The following basic data types are supported with the Avro format.

Avro schema type Flink data type
string STRING
boolean BOOLEAN
bytes BYTES
int INT
long BIGINT
float FLOAT
double DOUBLE

To specify a field with additional properties, such as the decimal or array fields in the example, the type field must be a nested object which has a type field itself, as well as the needed properties.

An example of a property that must be set this way is a field’s logical type. Some types cannot be directly represented by an Avro data type, so they use one of the supported types as an underlying representation. The logical type attribute tells how it should be interpreted. For example, the decimal type – described below – is stored as bytes, while its logical type is decimal.

Decimal type
  • Only 38 precision and 18 scale are supported
  • Flink data type is DECIMAL(38,18)
  • To specify in the Avro schema: {"name": "decimal_field", "type": {"type": "bytes", "logicalType": "decimal", "precision": 38, "scale": 18}}
Array type
Avro allows arrays of supported basic types, except:
  • String
  • Decimal
  • Constructed types (nesting of arrays, rows, maps)
For example, defining an Array of long values:
  • In the table definition: arr_field ARRAY<BIGINT>
  • Avro schema:
    {“name”:”arr_field, "type": {"type":"array",
        "items":"long"}}}
Row type
Flink rows can be specified as records in the Avro schema.
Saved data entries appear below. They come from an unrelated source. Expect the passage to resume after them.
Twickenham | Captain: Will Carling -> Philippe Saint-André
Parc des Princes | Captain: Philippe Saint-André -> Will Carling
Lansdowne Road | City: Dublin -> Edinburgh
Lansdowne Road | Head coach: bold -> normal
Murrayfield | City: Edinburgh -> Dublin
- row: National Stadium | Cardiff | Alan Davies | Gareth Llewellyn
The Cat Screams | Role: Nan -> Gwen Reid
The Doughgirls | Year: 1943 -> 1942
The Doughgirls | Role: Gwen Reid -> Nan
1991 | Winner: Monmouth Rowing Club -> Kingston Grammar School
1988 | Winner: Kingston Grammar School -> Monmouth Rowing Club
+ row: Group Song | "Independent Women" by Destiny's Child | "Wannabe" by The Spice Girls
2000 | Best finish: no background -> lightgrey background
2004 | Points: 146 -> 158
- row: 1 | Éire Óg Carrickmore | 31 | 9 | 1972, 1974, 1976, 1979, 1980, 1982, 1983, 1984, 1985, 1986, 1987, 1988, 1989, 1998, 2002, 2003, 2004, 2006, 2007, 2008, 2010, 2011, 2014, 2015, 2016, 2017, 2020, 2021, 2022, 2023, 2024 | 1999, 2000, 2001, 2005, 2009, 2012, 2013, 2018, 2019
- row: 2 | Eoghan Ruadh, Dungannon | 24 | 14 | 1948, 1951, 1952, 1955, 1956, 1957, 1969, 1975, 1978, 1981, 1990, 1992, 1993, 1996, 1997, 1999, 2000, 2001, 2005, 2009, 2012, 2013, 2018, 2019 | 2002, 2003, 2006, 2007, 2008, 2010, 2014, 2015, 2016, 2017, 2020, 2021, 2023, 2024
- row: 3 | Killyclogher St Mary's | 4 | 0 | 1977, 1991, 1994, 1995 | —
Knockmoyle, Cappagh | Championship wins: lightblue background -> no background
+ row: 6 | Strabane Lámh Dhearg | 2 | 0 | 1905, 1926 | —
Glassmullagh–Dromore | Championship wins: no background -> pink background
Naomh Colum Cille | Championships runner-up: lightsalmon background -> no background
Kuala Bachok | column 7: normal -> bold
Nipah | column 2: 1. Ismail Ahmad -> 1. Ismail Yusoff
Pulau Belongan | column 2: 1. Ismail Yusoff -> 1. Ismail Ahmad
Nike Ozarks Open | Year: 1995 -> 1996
Fields must be named both in the SQL of the table definition, as well as in the Avro schema string.
  • Field names must match between the table declaration and the Avro schema’s record description.
  • The two name fields in the Avro schema have the following structure:
    • one on the outside is the name of the field
    • one inside is the type object, pertaining to the record definition
  • Decimal fields are not supported within rows.
  • Rows can be nested, Arrays are also allowed as fields of the Row.
Example table definition:
CREATE TABLE source(row_field ROW<f1 INT,f2 STRING,f3 BOOLEAN>) WITH (...)
Corresponding Avro schema:
'format.avro-schema' =
    	'{
      "type": "record",
      "name": "test",
      "fields" : [
        {"name": "row_field", "type": {
            "type":"record",
            "name":"row_field",
            "fields": [
            {"name":"f1", "type":"int"},
            {"name":"f2", "type":"string"},
            {"name":"f3", "type":"boolean"}]
  }}]
}'
Map type
Only Maps with String keys are supported. The value field can be any type of the supported ones, except decimal.
  • In the table definition: map_field MAP<STRING,BIGINT>
  • In the Avro schema:
    {"name": "map_field", "type": {"type":"map",
        "values":"long"}}
Nullability
To set a field nullable in the Avro schema, create a union of the field’s type and null. A nullable integer field would be defined as: {"name": "int_field", "type": ["int", "null"]}